[The following story contains spoilers from Foe.]
In Garth Davis’ new genre mashup, Foe, the future of the planet — and a relationship — hinges, in part, on the possibilities around artificial intelligence in response to climate change.
The Amazon Studios film, which is set to release globally on Oct. 6, is based on author and co-writer Iain Reid’s 2018 novel of the same name. Set in the near, climate-devastated future, one couple living on a remote farm becomes a test subject for humanity’s survival.
The book has garnered a wide range of genre descriptors — psychological thriller, horror, science fiction, to name a few — and the film aims to live in each one, sometimes simultaneously. Yet, for writer-director Davis, who spoke about the making of the film in a post-screening discussion at the 2023 New York Film Festival, he not only found “the book completely compelling in its mystery” but was ultimately attracted to the relationship between Saoirse Ronan‘s Hen and Paul Mescal‘s Junior that’s at its core.
“I guess what really drew me to it was the central relationship. What Hen was trying to fight for and find in that relationship and how this experiment in a way allowed her to re-explore the marriage and re-connect with her agency,” he explained to a packed audience for the film’s world premiere on Saturday at Lincoln Center’s Alice Tully Hall. “It had an unusual form that was the classic filmic genre qualities, but under it was a very deeply human story.”
That story follows the couple after they are visited by Terrance (Aaron Pierre), an official from a government agency overseeing human expansion into space. With the planet now so ravaged by the effects of climate change, societies are looking to imagine a new way of survival for the global population.
“What we were really interested in was how the relationship echoed the state of the planet and exploring our interconnectedness. The way we behave is almost a reflection of the state of the planet as well,” he said. “The question is if we can change, can we make choices that [not only] make our own lives better but the world better as well?”
Terrance arrives with a proposition that soon unveils itself as a command: Junior has been selected to help test humans’ capacity to survive on a newly built space station. The “opportunity” would split the duo — who have already grown distant emotionally in their marriage — from one another.
They are given just over a year to prepare before Terrance returns to begin Junior’s pre-mission tests, which begin to creep into a kind of psychological warfare. The reveal that an AI version of Junior will be left with Hen in his absence only adds insult to the injured couple, further threatening to tear them apart.
All the while, around them, is a planet where the environment is losing the fight to continue on and where corporate industry is the only thing that still thrives.
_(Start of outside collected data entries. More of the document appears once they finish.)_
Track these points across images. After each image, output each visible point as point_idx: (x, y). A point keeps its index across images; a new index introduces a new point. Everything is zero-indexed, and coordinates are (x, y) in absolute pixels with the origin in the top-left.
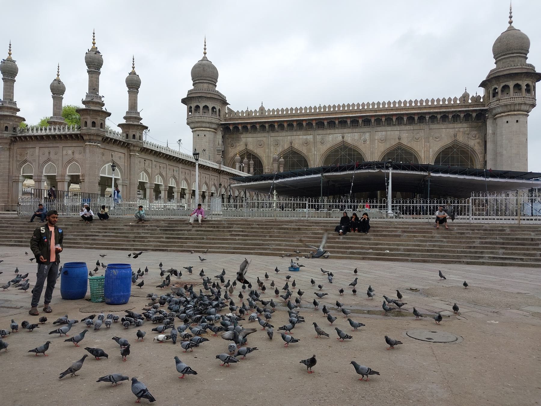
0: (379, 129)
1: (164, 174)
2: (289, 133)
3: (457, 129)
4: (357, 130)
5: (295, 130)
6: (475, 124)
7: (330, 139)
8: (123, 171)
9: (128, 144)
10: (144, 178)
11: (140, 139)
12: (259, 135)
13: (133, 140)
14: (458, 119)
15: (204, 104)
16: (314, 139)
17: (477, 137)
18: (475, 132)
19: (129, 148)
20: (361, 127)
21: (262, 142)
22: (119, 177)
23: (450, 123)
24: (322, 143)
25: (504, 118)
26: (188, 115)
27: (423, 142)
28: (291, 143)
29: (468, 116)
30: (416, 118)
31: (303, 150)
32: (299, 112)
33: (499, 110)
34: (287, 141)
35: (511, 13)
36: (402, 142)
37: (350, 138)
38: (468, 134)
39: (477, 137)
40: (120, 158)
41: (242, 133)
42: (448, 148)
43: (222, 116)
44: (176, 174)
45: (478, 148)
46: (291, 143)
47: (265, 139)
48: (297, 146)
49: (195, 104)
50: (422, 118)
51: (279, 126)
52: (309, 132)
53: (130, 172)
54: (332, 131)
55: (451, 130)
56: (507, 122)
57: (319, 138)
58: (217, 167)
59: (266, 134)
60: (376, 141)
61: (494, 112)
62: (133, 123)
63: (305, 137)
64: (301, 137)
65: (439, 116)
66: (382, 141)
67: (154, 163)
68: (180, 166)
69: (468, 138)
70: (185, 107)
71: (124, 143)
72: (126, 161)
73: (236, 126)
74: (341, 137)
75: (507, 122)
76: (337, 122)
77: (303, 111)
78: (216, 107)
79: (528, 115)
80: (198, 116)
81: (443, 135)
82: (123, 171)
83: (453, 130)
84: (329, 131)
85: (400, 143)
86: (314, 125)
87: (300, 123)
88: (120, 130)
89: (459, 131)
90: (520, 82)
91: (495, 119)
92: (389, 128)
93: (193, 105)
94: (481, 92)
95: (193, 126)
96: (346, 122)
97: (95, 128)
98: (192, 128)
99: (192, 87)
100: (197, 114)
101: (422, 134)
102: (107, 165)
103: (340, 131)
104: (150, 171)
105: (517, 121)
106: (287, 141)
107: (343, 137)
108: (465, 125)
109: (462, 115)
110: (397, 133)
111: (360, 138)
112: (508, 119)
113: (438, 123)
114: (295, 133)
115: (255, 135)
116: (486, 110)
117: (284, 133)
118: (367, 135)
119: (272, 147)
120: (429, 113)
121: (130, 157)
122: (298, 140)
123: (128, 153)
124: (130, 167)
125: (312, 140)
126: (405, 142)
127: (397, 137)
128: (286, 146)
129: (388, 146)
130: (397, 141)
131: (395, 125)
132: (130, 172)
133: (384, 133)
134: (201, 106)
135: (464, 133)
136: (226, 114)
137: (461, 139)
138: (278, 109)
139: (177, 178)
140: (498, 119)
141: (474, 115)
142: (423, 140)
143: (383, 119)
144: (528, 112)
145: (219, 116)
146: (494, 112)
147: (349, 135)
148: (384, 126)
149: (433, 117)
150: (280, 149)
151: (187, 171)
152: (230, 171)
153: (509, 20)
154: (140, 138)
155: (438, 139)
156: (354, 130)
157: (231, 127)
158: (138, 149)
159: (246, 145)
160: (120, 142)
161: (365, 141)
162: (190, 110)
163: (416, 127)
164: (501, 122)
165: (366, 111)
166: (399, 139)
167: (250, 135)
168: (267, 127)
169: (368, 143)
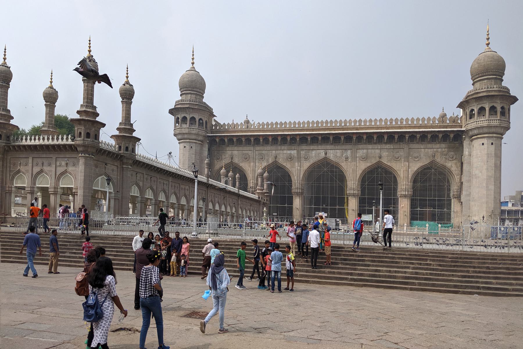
0: (360, 146)
1: (155, 188)
2: (274, 147)
3: (435, 150)
4: (339, 147)
5: (281, 145)
6: (453, 145)
7: (314, 155)
8: (116, 184)
9: (121, 156)
10: (135, 192)
11: (133, 152)
12: (245, 148)
13: (127, 152)
14: (436, 139)
16: (298, 154)
17: (454, 158)
18: (452, 153)
19: (121, 161)
20: (343, 144)
21: (247, 156)
22: (112, 191)
23: (429, 143)
24: (306, 159)
25: (479, 140)
26: (175, 126)
27: (403, 161)
28: (276, 157)
29: (445, 137)
31: (288, 165)
32: (283, 126)
33: (476, 132)
34: (272, 155)
37: (332, 155)
39: (454, 158)
40: (113, 170)
41: (228, 146)
43: (209, 128)
44: (166, 187)
46: (276, 157)
47: (250, 152)
50: (401, 136)
51: (263, 140)
52: (293, 147)
53: (122, 184)
54: (315, 147)
55: (429, 150)
56: (483, 144)
57: (303, 153)
58: (205, 181)
59: (252, 148)
60: (358, 159)
61: (471, 133)
62: (127, 136)
63: (289, 152)
64: (285, 152)
67: (146, 176)
68: (171, 179)
69: (446, 159)
71: (117, 155)
72: (119, 174)
73: (222, 139)
74: (324, 153)
75: (483, 144)
76: (320, 138)
77: (288, 126)
78: (203, 119)
79: (502, 138)
80: (185, 128)
81: (422, 155)
82: (116, 184)
83: (432, 150)
84: (312, 147)
85: (379, 162)
86: (298, 140)
87: (284, 138)
88: (113, 142)
89: (437, 151)
91: (472, 141)
92: (370, 146)
95: (180, 137)
96: (328, 138)
97: (89, 140)
98: (179, 140)
100: (184, 126)
101: (402, 153)
102: (100, 178)
103: (323, 147)
104: (141, 184)
105: (492, 144)
106: (272, 155)
107: (326, 154)
108: (443, 145)
110: (378, 151)
111: (342, 155)
112: (485, 141)
113: (417, 143)
114: (279, 148)
115: (241, 148)
116: (463, 131)
117: (269, 148)
118: (349, 152)
119: (257, 161)
121: (123, 170)
122: (282, 155)
123: (120, 165)
124: (123, 181)
125: (296, 155)
126: (385, 161)
128: (270, 161)
129: (369, 164)
130: (378, 159)
131: (376, 143)
132: (122, 184)
133: (365, 151)
135: (442, 154)
136: (213, 125)
137: (439, 160)
138: (263, 123)
139: (167, 191)
140: (474, 141)
141: (452, 136)
142: (403, 159)
143: (365, 137)
144: (502, 134)
145: (206, 127)
146: (471, 133)
147: (332, 151)
148: (365, 144)
149: (413, 136)
151: (177, 185)
152: (252, 197)
154: (133, 150)
155: (418, 159)
156: (337, 148)
157: (217, 140)
158: (131, 162)
160: (114, 154)
161: (347, 158)
162: (177, 121)
163: (397, 146)
164: (477, 143)
165: (348, 129)
166: (380, 157)
168: (252, 141)
169: (349, 160)
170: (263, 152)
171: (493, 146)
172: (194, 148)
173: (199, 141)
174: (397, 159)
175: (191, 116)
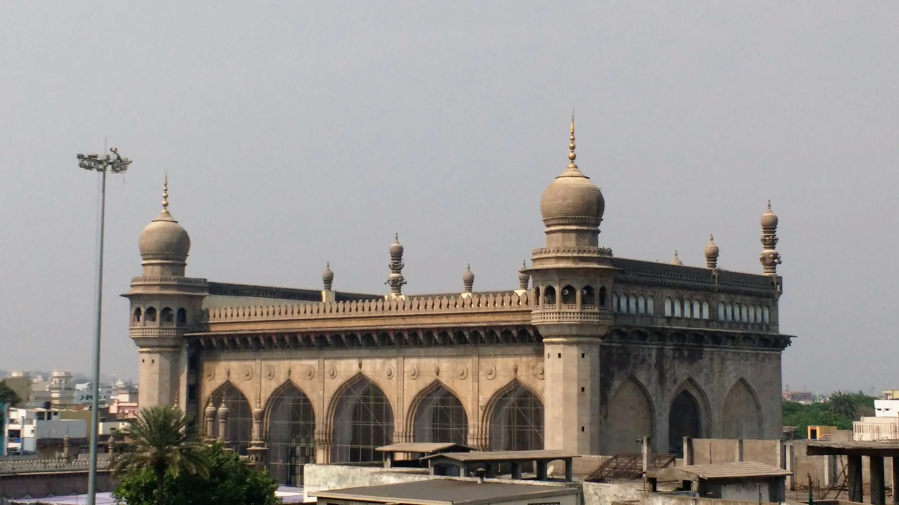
4: (378, 352)
15: (148, 306)
28: (290, 372)
36: (440, 379)
38: (533, 368)
46: (290, 372)
48: (298, 380)
60: (406, 375)
66: (416, 374)
81: (498, 368)
95: (142, 342)
99: (140, 272)
105: (560, 355)
107: (360, 365)
114: (294, 353)
118: (393, 363)
119: (263, 380)
126: (445, 380)
127: (433, 369)
129: (421, 386)
142: (470, 376)
150: (274, 385)
159: (229, 373)
166: (438, 374)
167: (233, 355)
170: (273, 363)
171: (561, 359)
172: (157, 361)
173: (167, 347)
174: (463, 375)
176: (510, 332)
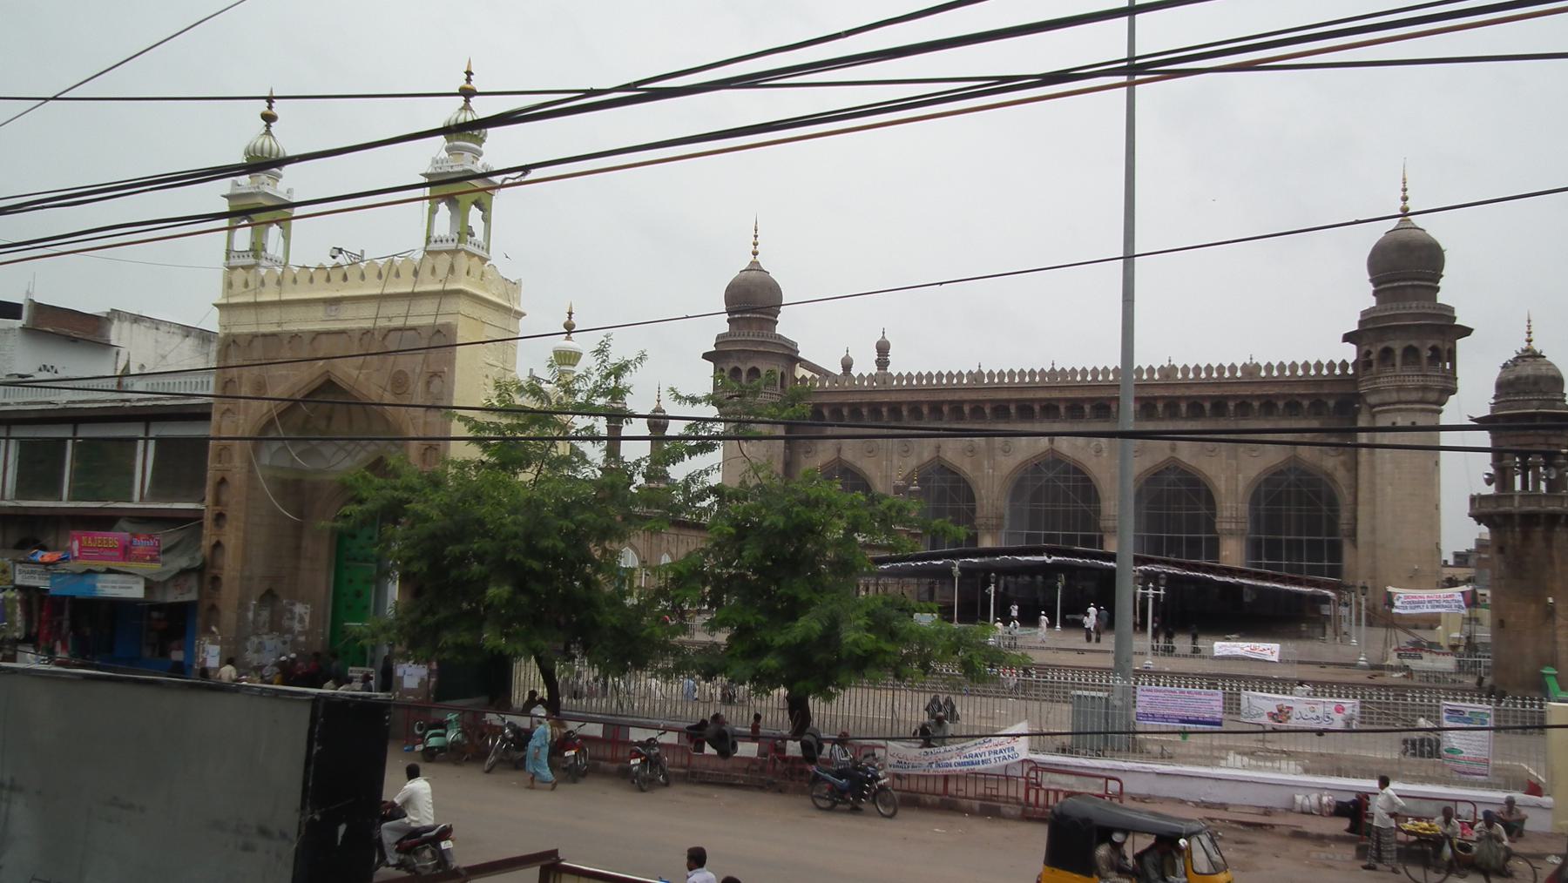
29: (1318, 405)
30: (1207, 406)
35: (1405, 190)
42: (1281, 472)
45: (1341, 476)
49: (732, 365)
65: (1256, 404)
70: (710, 366)
90: (1390, 344)
93: (728, 367)
94: (1350, 353)
109: (1306, 403)
120: (1235, 397)
134: (745, 368)
153: (1401, 204)
162: (718, 371)
175: (750, 365)
176: (1299, 405)
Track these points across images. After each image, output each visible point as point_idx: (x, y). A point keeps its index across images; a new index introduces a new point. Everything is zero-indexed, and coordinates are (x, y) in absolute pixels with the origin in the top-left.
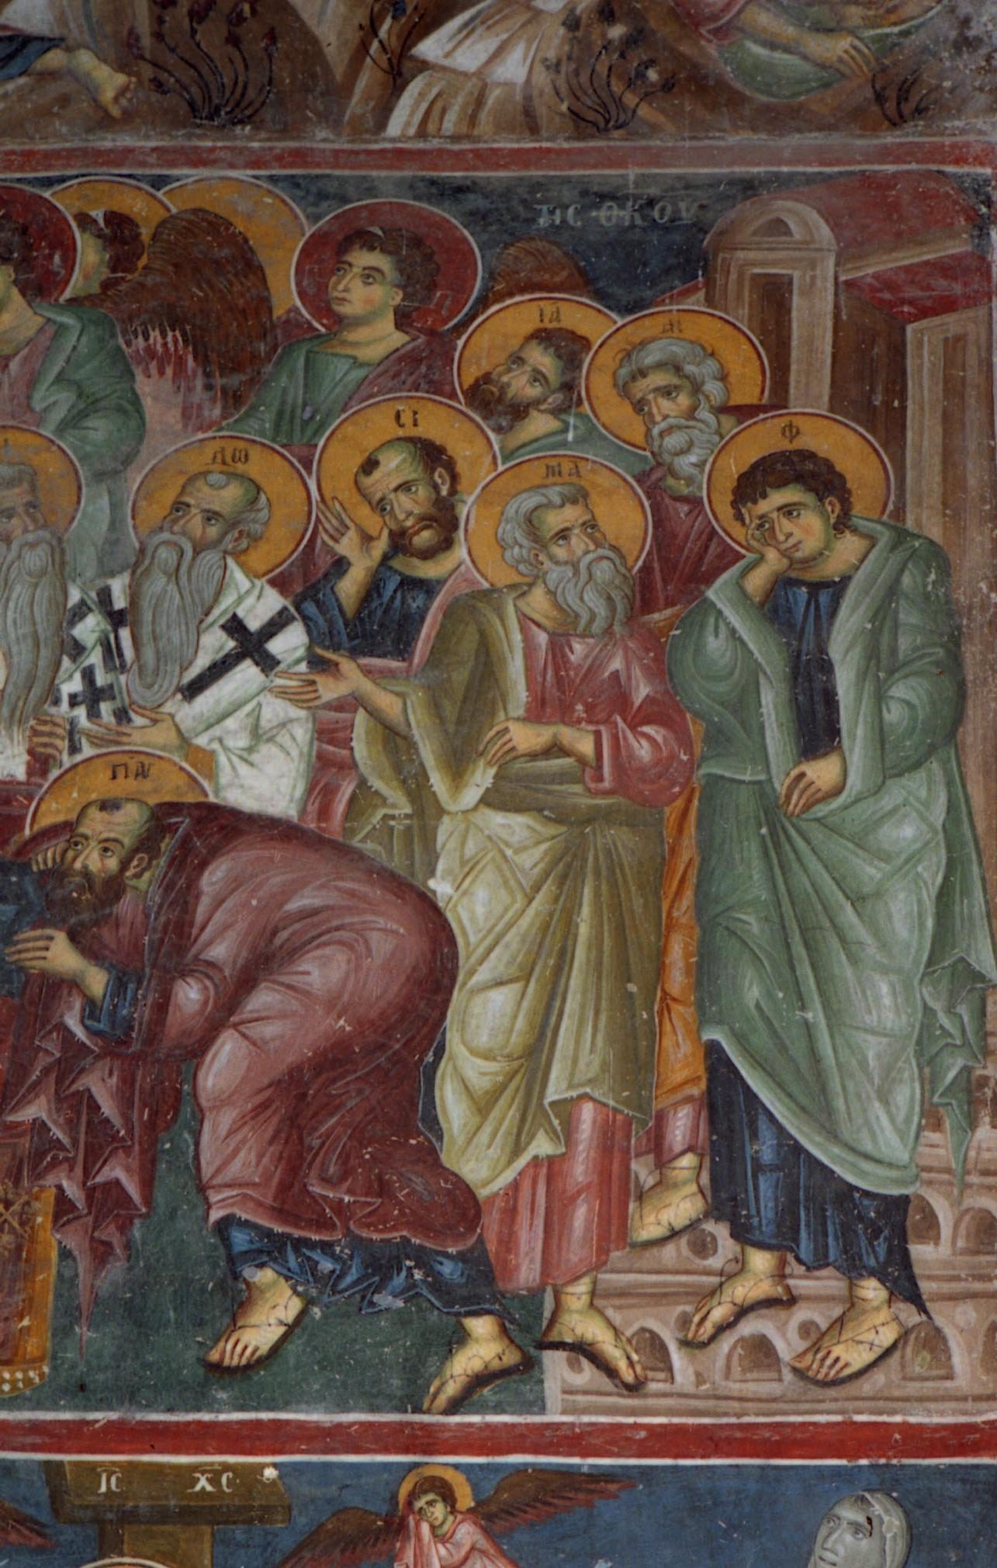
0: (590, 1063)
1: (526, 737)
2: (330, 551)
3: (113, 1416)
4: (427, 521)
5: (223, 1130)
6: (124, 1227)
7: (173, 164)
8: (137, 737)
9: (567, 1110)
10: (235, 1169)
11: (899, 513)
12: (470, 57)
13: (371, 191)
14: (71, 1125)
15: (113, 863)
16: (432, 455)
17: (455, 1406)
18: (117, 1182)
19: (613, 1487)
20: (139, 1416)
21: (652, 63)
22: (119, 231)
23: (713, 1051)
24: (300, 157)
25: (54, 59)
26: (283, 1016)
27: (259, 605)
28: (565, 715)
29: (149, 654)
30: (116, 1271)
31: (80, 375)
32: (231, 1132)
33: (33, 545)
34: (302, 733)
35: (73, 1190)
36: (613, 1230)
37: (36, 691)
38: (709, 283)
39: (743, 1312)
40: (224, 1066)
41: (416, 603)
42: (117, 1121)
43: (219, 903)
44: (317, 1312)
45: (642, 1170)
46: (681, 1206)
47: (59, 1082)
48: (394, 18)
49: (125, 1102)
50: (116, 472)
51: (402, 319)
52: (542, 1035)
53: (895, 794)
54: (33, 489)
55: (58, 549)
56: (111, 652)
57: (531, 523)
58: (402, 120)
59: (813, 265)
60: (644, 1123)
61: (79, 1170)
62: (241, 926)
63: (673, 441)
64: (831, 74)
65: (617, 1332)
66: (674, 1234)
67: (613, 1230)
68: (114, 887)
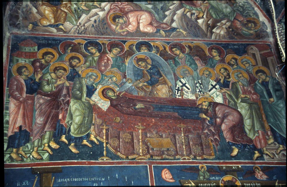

For Davis, that contrast — and connection — between the couple and environment was something he wanted to hone in on.
“Junior’s farm and the way Hen lived with Junior was like a window into the natural world or the state of the natural world. When you move outside of that, we’re interested in this disturbing naturalism. It’s the color of these mega industries,” Davis explained while speaking to the way he and production designer Patrice Vermette depicted near-future earth. “Either the land is wasted and used up and cannot be unbroken, or it’s vibrantly colored with hollow towers for tower-farming.”
Climate change and the development of human-like AI as the backdrop to the film’s relationship drama is also something that initially attracted Davis to Foe, and only increasingly so as the film moved through production. “It just felt radically close to happening. It feels like this is an imminent story and even has moved me making the movie,” he explained. “Things would happen during production, and I’d actually go, ‘Holy shit, this is becoming real.’”
For most of the film, the issues it raises are largely presented within a larger narrative casing of a deteriorating relationship fighting to remain. For Davis, Hen is a character trapped by the past in “a house of ghosts,” while Junior’s holding down the generational responsibility to his farm and family. Both, along with the audience, are asked to decide what they want to hold on to and what they decide to change.
“They are great soulmates. Junior does make Hen happy, but over time, he lost his spontaneity and his ability to change. That’s something that I find really interesting,” Davis said. “What happens to relationships over time, and how do we remind ourselves to pull things out, re-assess and connect with our true calling?”
But as the film carries on, those relationship questions begin to morph into something more dark and, at times, even sinister as elements of the story’s mystery begin to unearth themselves. Davis says that cinematographer Mátyás Erdély — who he chose to work with after his regular cinematographer was tied up on other projects — helped him navigate “this delicious experiment” in storytelling.
“This whole film is of a chain of sequences set in one house, and I didn’t want to take that for granted. You can’t be lazy with talking heads drama in a space. But I had this strong feeling that he could help me bring that to life — the tension, the mystery,” the filmmaker said. “The thing that was really exciting to him, and I especially, was for first time viewers, you’re struggling to navigate what the hell’s going on here. There’s a lot of secret rivets. There’s a lot of truths and lies and pretense.
“[It was] trying to calibrate that. How obvious do we make that in the camera choice? How often do the actors make that?” Davis continued. “He’s very, very much into the script and into story and really wanting to know what the essence of every single scene is to know where the camera should go.”
The editing process, which was helmed by Peter Sciberras, worked similarly in terms of deploying and then unraveling the mystery underneath the film’s love story. “The biggest challenge in the film from any point of view was deciding how much to reveal and what to conceal,” the director shared. “We would explore it in an experimental way with performances, but we just had to calibrate the edit to, I hope, keep the audience engaged but intrigued and confused and excited then hopefully find some of the answers.”
The casting, which was overseen by Francine Maisler and Kirsty McGregor, as well as the performances were also key to how successfully Davis was able to untangle his own mystery. There was a necessity, according to the director, to find his Hen first, as she was “the spiritual totem of the film.”
After that, he cast based on performance and chemistry, noting that Mescal and Ronan’s shared identities as Irish actors made them “feel right” as “this couple married straight out of high school” who came from the same place. “I just had a real hunch that chemistry would feel believable, and they are both really kind of hungry [as actors] to explore a more mature relationship,” he added.
Davis went on to describe Pierre as “a completely different style of actor” but still a performer who brought so much to this character. “The antagonist was the hardest one to cast because you can really fall into stereotype, and I was really keen to try and explore something that felt fresh and intriguing,” he explained. “I thought he brought a lot of interesting choices, like he really did believe what he was doing was going to better humanity.”